The UTM students we spoke to were not opposed to the idea of a dorm room gift registry, but didn’t find it necessary.

Aathira Kottapurath, a fourth-year student studying interactive digital media/CCIT with a political science minor, didn’t feel the need to buy everything in the beginning. “I just bought stuff during the course of the year,” she said. “I was able to buy many of the things I needed from the dollar store, so that helped a lot.”

Kottapurath lived abroad before coming to UTM three years ago. “I couldn’t bring much from home because the flight’s maximum requirement was two suitcases. I did, however, make sure to bring bed sheets from home though, because they’re the best kind,” she said. “I didn’t put much thought in the first couple of years living on my own, because I lived in the library most of the time. […] Moving to a different place each academic year didn’t motivate me to decorate or give each space a more personalized look either.”

Saad Asif, who just entered his fourth year in UTM’s life science program, lucked out when it came to decorating his first home. “We had a bunch of stuff when we used to live here, a good mix of hand-me-downs and things from my family home, which included everything from furniture to dishes and pots. […]
“I decided to move out of campus residence after first year because there was a heavy uncertainty in receiving residence placements as returning students,” he added. “My family faced another issue of having a permanent location in Canada as they come in and out of Mississauga regularly. I’m very lucky and grateful for my family being able to support me through university by covering tuition and living expenses without any extra stress on themselves.”
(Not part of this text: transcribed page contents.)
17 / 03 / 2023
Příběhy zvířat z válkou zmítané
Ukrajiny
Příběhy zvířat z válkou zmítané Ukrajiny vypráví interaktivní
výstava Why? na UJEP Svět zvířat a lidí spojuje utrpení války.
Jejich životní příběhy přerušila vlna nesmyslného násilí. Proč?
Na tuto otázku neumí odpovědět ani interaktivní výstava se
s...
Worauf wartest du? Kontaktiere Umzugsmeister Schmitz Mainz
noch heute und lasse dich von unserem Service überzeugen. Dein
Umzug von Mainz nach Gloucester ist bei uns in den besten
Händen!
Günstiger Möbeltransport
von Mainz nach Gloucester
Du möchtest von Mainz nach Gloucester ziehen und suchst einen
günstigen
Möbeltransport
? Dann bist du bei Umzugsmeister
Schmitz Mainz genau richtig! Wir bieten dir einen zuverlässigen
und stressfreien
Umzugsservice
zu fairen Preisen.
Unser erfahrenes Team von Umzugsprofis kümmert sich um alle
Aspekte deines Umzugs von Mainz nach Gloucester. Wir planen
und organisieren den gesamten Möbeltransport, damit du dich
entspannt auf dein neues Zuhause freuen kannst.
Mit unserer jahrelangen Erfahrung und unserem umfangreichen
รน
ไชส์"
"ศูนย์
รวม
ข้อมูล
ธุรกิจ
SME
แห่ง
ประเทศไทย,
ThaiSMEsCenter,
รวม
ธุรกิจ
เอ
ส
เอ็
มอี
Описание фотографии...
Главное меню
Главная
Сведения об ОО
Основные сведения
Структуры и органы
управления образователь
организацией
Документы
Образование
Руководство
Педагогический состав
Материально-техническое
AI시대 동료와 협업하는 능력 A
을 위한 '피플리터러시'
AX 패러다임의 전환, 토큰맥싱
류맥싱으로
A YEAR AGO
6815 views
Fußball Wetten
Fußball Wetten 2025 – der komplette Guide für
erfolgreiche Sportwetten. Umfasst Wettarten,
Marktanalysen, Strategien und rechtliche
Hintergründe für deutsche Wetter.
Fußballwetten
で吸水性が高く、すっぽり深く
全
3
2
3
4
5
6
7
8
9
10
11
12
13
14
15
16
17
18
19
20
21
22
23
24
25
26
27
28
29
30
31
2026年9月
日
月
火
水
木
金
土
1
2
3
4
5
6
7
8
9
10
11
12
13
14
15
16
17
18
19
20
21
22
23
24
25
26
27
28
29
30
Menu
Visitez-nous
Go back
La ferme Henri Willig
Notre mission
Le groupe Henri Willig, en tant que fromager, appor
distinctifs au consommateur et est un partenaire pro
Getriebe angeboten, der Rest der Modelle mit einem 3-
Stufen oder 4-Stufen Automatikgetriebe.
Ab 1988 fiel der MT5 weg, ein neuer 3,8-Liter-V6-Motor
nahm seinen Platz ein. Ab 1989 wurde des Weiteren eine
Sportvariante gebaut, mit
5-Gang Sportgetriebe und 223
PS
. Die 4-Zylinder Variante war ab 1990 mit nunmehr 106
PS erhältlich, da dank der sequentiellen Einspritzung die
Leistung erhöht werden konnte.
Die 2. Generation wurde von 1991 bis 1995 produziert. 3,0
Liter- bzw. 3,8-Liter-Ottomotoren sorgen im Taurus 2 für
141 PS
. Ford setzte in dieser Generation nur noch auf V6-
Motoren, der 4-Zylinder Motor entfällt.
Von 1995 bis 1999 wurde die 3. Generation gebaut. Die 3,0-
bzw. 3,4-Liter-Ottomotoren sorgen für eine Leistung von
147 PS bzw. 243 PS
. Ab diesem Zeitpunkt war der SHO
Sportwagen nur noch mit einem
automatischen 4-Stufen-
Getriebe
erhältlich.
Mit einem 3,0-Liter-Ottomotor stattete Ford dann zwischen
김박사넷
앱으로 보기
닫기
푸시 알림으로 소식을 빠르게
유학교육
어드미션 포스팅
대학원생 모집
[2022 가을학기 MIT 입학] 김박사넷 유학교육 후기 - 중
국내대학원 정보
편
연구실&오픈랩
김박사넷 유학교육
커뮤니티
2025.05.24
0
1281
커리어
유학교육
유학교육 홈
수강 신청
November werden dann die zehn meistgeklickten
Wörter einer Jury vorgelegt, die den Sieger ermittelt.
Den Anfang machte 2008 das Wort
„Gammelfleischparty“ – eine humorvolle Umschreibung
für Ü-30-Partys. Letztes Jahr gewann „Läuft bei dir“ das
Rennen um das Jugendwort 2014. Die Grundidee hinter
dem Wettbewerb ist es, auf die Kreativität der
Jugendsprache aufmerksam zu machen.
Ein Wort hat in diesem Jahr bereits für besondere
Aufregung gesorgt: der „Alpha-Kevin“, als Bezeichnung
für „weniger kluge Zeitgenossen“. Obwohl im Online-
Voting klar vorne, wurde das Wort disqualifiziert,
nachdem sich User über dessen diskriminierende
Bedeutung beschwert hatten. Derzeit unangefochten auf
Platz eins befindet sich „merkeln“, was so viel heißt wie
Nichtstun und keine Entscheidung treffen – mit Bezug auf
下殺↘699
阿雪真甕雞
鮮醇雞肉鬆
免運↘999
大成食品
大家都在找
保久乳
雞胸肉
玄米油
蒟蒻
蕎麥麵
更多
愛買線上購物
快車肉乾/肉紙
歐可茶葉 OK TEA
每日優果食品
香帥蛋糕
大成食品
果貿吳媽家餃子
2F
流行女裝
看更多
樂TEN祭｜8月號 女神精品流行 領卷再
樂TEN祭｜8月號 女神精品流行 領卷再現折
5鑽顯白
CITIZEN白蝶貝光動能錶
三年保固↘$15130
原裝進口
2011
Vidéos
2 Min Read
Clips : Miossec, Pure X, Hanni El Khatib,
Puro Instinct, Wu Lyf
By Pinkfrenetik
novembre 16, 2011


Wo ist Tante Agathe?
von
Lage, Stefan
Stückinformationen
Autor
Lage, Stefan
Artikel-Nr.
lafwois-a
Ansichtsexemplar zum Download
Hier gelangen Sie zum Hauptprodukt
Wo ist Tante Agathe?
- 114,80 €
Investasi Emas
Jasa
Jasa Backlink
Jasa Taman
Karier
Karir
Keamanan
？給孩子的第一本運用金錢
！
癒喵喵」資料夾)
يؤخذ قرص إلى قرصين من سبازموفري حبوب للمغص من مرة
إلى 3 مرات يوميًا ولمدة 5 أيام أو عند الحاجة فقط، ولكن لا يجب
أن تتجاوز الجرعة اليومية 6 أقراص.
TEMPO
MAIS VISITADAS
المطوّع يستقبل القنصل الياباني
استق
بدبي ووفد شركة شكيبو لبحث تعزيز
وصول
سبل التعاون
Catherine Boisvert, a fourth-year CCIT and English student who lived in Ottawa before coming to UTM, was more concerned with location than decoration. “It was really important to me that I find a place that would take me less than an hour to commute to school […],” she says. “I usually try to find places that are already furnished, although I’m lucky to have parents who are willing to give me all the furniture in my room back home if I was to move into an unfurnished place.

“With decorations and appliances to make the place look more personalized, I’ve just slowly accumulated them over the years,” she adds. “I’m not picky, so some of them were bought from department stores, and some of them I found for free.”

Besides, when friends and family do buy gifts, they sometimes ignore the registry. In the article, Vital says she received “an electrical frying pan instead of a deep fryer, a crockpot instead of a blender, and a toaster”.